* **Sección de texto**:
☆ ☆ ☆ ☆

Nadie duda que la ciencia y la tecnología aportan el principal sustento a los mercaderes de la innovación. Así parece expresarlo la estatua Spirit of innovation, exhibiendo la imagen de un científico como la misma personificación de la Aventura Americana en el pabellón World Showcase del parque temático al que Walt Disney bautizó como Epcot (Epcot alude a la visión del también innovador cineasta que pensó en un "prototipo experimental de la comunidad del futuro”, Experimental Prototype Community Of Tomorrow). Su bata y los artilugios de laboratorio que lo rodean nos hacen pensar, ¿qué nuevo invento se trae entre manos este señor?

☆ ☆ ☆ ☆

* **Datos proporcionados**:
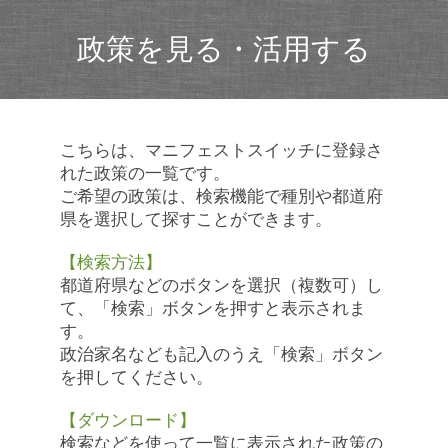
政策を見る・活用する
こちらは、マニフェストスイッチに登録さ
れた政策の一覧です。
ご希望の政策は、検索機能で種別や都道府
県を選択して探すことができます。
【検索方法】
都道府県などのボタンを選択（複数可）し
て、「検索」ボタンを押すと表示されま
す。
政治家名なども記入のうえ「検索」ボタン
を押してください。
【ダウンロード】
検索などを使って一覧に表示された政策の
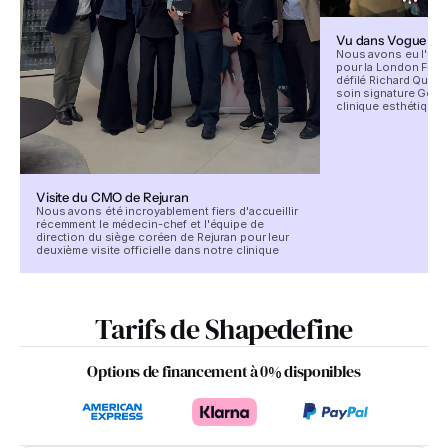
Vu dans Vogue
Nous avons eu l'hon
pour la London Fash
défilé Richard Quinn
soin signature Gelida
clinique esthétique D
Visite du CMO de Rejuran
Nous avons été incroyablement fiers d'accueillir
récemment le médecin-chef et l'équipe de
direction du siège coréen de Rejuran pour leur
deuxième visite officielle dans notre clinique
Tarifs de Shapedefine
Options de financement à 0% disponibles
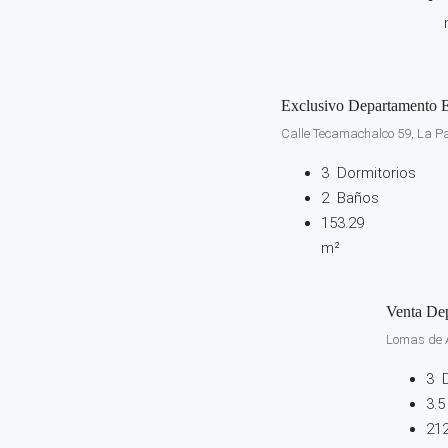
Exclusivo Departamento E
Calle Tecamachalco 59, La Pa
3
Dormitorios
2
Baños
153.29
m²
Venta De
Lomas de A
3
3.
21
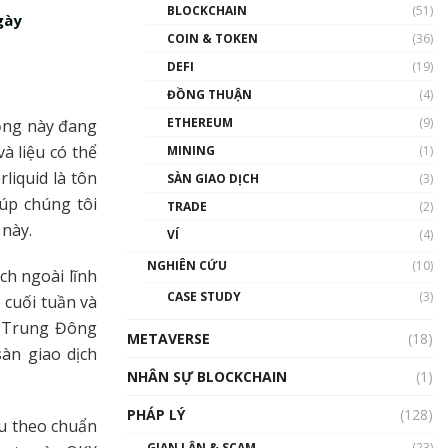
Nhân sự tương lại ngành
BLOCKCHAIN
(51)
gày
Blockchain Việt Nam | Phổ
cập Blockchain
COIN & TOKEN
(36)
00:43:47
DEFI
(19)
ĐỒNG THUẬN
(4)
Blockchain đang được ứng
dụng ở Việt Nam như thể
ETHEREUM
(9)
động này đang
nào?
và liệu có thể
MINING
(1)
00:39:31
liquid là tôn
SÀN GIAO DỊCH
(3)
Chìa khóa mở lối cơ hội
iúp chúng tôi
TRADE
(2)
trước các quĩ đầu tư | Phổ
cập Blockchain
 này.
VÍ
(4)
00:35:11
NGHIÊN CỨU
(10)
ch ngoài lĩnh
Talkshow 20: Biến động
CASE STUDY
(3)
 cuối tuần và
giá của tài sản truyền
thống & Crypto qua các
ở Trung Đông
METAVERSE
cuộc chiến | Phổ cập
(18)
àn giao dịch
Blockchain
NHÂN SỰ BLOCKCHAIN
(1)
01:34:46
PHÁP LÝ
(128)
Talkshow 19: GameFi Việt
ầu theo chuẩn
Nam – Báo động đỏ
GIAN LẬN & SCAM
(23)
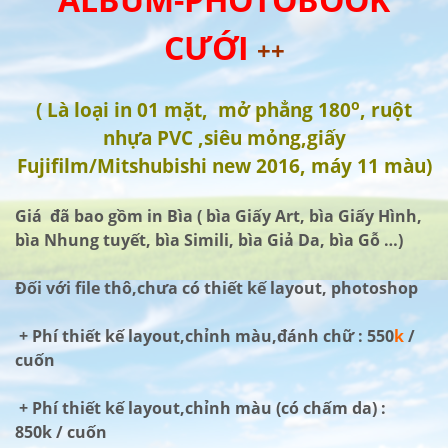
CƯỚI
++
o
( Là loại in 01 mặt, mở phẳng 180
, ruột
nhựa PVC ,siêu mỏng,giấy
Fujifilm/Mitshubishi new 2016, máy 11 màu)
Giá đã bao gồm in Bìa ( bìa Giấy Art, bìa Giấy Hình,
bìa Nhung tuyết, bìa Simili, bìa Giả Da, bìa Gỗ …)
Đối với file thô,chưa có thiết kế layout, photoshop
+ Phí thiết kế layout,chỉnh màu,đánh chữ : 550
k
/
cuốn
+ Phí thiết kế layout,chỉnh màu (có chấm da) :
850k / cuốn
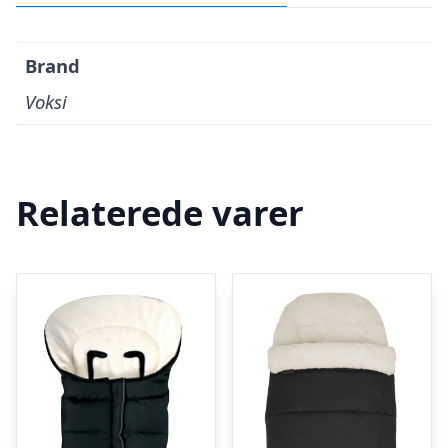
Brand
Voksi
Relaterede varer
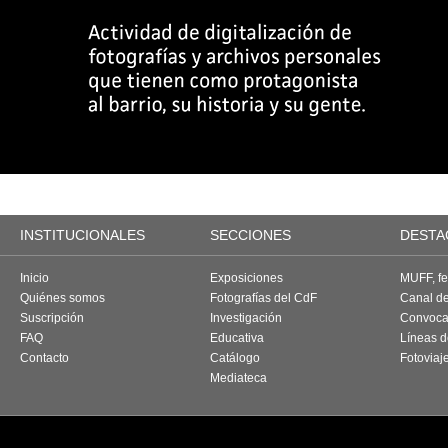
INSTITUCIONALES
SECCIONES
DESTA
Inicio
Exposiciones
MUFF, fes
Quiénes somos
Fotografías del CdF
Canal d
Suscripción
Investigación
Convoca
FAQ
Educativa
Líneas d
Contacto
Catálogo
Fotoviaj
Mediateca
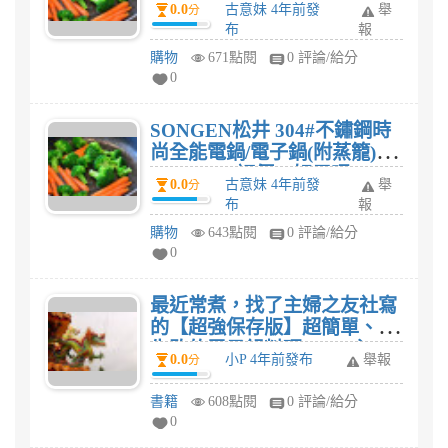
0.0
古意妹 4年前發
舉
分
布
報
購物
671點閱
0 評論/給分
0
SONGEN松井 304#不鏽鋼時
尚全能電鍋/電子鍋(附蒸籠)
(KR-1107)評價，好用嗎?
0.0
古意妹 4年前發
舉
分
布
報
購物
643點閱
0 評論/給分
0
最近常煮，找了主婦之友社寫
的【超強保存版】超簡單、不
失敗的電子鍋料理100：主
0.0
小P 4年前發布
舉報
分
菜、炊飯、湯品、麵包、甜
點，一鍋搞定!這本食譜，我想
書籍
608點閱
0 評論/給分
家人有口福了。
0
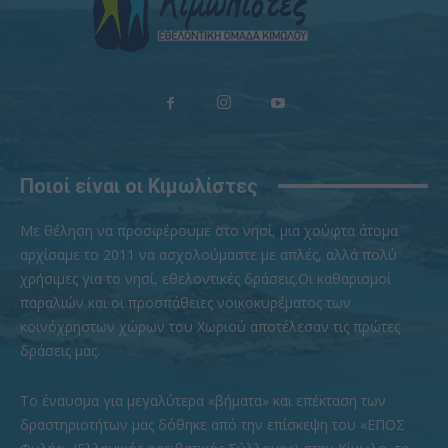
Ποιοί είναι οι Κιμωλίστες
Με θέληση να προσφέρουμε στο νησί, μια χούφτα άτομα
αρχίσαμε το 2011 να ασχολούμαστε με απλές, αλλά πολύ
χρήσιμες για το νησί, εθελοντικές δράσεις.Οι καθαρισμοί
παραλιών και οι προσπάθειες νοικοκυρέματος των
κοινόχρηστων χώρων του Χωριού αποτέλεσαν τις πρώτες
δράσεις μας.
To έναυσμα για μεγαλύτερα «βήματα» και επέκταση των
δραστηριοτήτων μας δόθηκε από την επίσκεψη του «ΕΠΟΣ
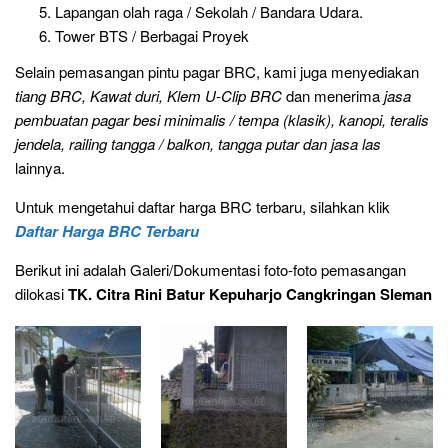
Lapangan olah raga / Sekolah / Bandara Udara.
Tower BTS / Berbagai Proyek
Selain pemasangan pintu pagar BRC, kami juga menyediakan
tiang BRC, Kawat duri, Klem U-Clip BRC
dan menerima
jasa
pembuatan pagar besi minimalis / tempa (klasik), kanopi, teralis
jendela, railing tangga / balkon, tangga putar dan jasa las
lainnya.
Untuk mengetahui daftar harga BRC terbaru, silahkan klik
Daftar Harga BRC Terbaru
Berikut ini adalah Galeri/Dokumentasi foto-foto pemasangan
dilokasi
TK. Citra Rini Batur Kepuharjo Cangkringan Sleman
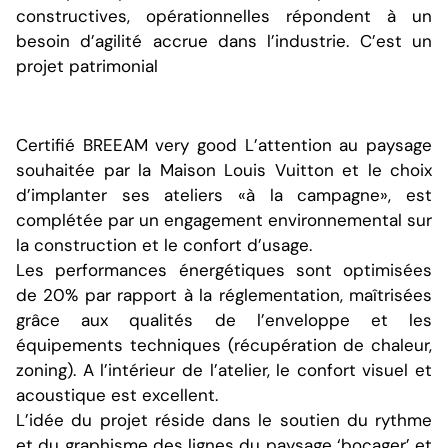
constructives, opérationnelles répondent à un
besoin d’agilité accrue dans l’industrie. C’est un
projet patrimonial
Certifié BREEAM very good L’attention au paysage
souhaitée par la Maison Louis Vuitton et le choix
d’implanter ses ateliers «à la campagne», est
complétée par un engagement environnemental sur
la construction et le confort d’usage.
Les performances énergétiques sont optimisées
de 20% par rapport à la réglementation, maîtrisées
grâce aux qualités de l’enveloppe et les
équipements techniques (récupération de chaleur,
zoning). A l’intérieur de l’atelier, le confort visuel et
acoustique est excellent.
L’idée du projet réside dans le soutien du rythme
et du graphisme des lignes du paysage ‘bocager’ et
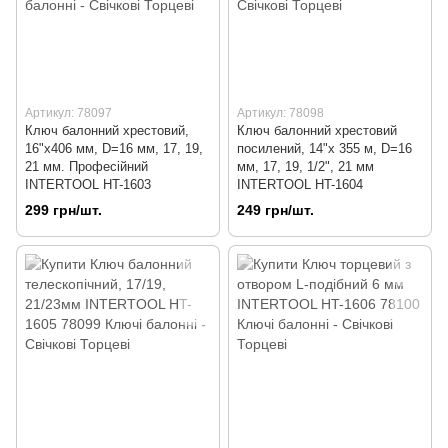
Артикул: 78097
Артикул: 78098
Ключ балонний хрестовий,
Ключ балонний хрестовий
16"x406 мм, D=16 мм, 17, 19,
посилений, 14"x 355 м, D=16
21 мм. Професійний
мм, 17, 19, 1/2", 21 мм
INTERTOOL HT-1603
INTERTOOL HT-1604
299 грн/шт.
249 грн/шт.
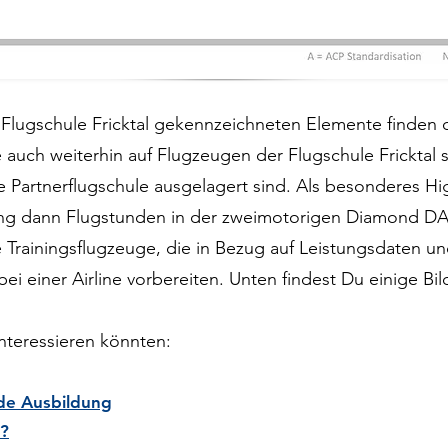
Flugschule Fricktal gekennzeichneten Elemente finden 
e auch weiterhin auf Flugzeugen der Flugschule Fricktal 
e Partnerflugschule ausgelagert sind. Als besonderes Hi
ldung dann Flugstunden in der zweimotorigen Diamond DA
rainingsflugzeuge, die in Bezug auf Leistungsdaten un
bei einer Airline vorbereiten. Unten findest Du einige Bi
interessieren könnten:
nde Ausbildung
l?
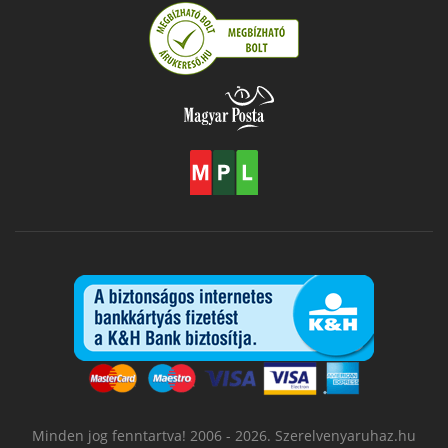
Minden jog fenntartva! 2006 - 2026. Szerelvenyaruhaz.hu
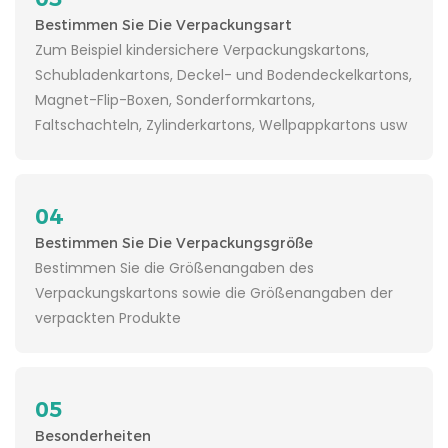
Bestimmen Sie Die Verpackungsart
Zum Beispiel kindersichere Verpackungskartons,
Schubladenkartons, Deckel- und Bodendeckelkartons,
Magnet-Flip-Boxen, Sonderformkartons,
Faltschachteln, Zylinderkartons, Wellpappkartons usw
04
Bestimmen Sie Die Verpackungsgröße
Bestimmen Sie die Größenangaben des
Verpackungskartons sowie die Größenangaben der
verpackten Produkte
05
Besonderheiten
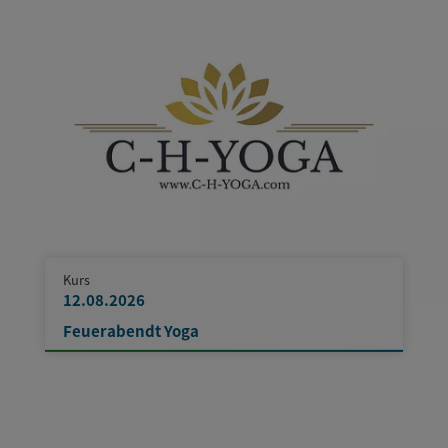
Kurs
12.08.2026
Feuerabendt Yoga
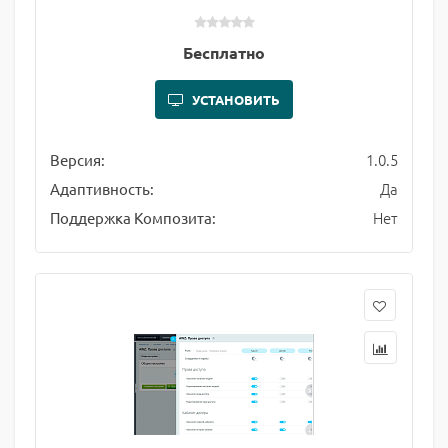
Бесплатно
УСТАНОВИТЬ
1.0.5
Версия:
Да
Адаптивность:
Нет
Поддержка Композита:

☆ ☆ ☆ ☆

* **Consigna 1**: Según el texto sobre la estatua Spirit of innovation, ¿qué significan las siglas Epcot?
* **Consigna 2**: Prosiga el texto sobre la estatua Spirit of innovation a partir de su última oración.

* **Recuadro de respuesta 1**: Significan Experimental Prototype Community Of Tomorrow, es decir, "prototipo experimental de la comunidad del futuro".

* **Recuadro de respuesta 2**:
Palabras como genialidad, invención y creatividad suelen asociarse indiscriminadamente a la capacidad para innovar. Pero, ¿es esa la definición de innovación? Si a etimologías nos remitimos, innovar proviene del latín innovare, que significa cambiar o alterar las cosas introduciendo novedades. El diccionario de la Real Academia Española coincide con esta conceptualización. No obstante es la economía quien, como un lujurioso sátiro, se ha apoderado de su esencia de ninfa y también de su paternidad, definiéndola como: la introducción por primera vez con éxito en el mercado, la sociedad o la comunidad de una idea, en forma de nuevos o mejorados productos, procesos, servicios o técnicas de gestión y organización.
El manual de Frascati, publicado en 1992 por la OCDE (Organización para la Cooperación y el Desarrollo Económico) viene a decir más o menos lo mismo, indicando que la innovación es la transformación de una idea en un producto vendible nuevo o mejorado o en un proceso operativo en la industria y en el comercio o en un nuevo método o tipo de servicio social. En otras palabras, la innovación es todo cambio, basado en el conocimiento, que genera valor o, dicho en forma aún más simple, una idea que se vende.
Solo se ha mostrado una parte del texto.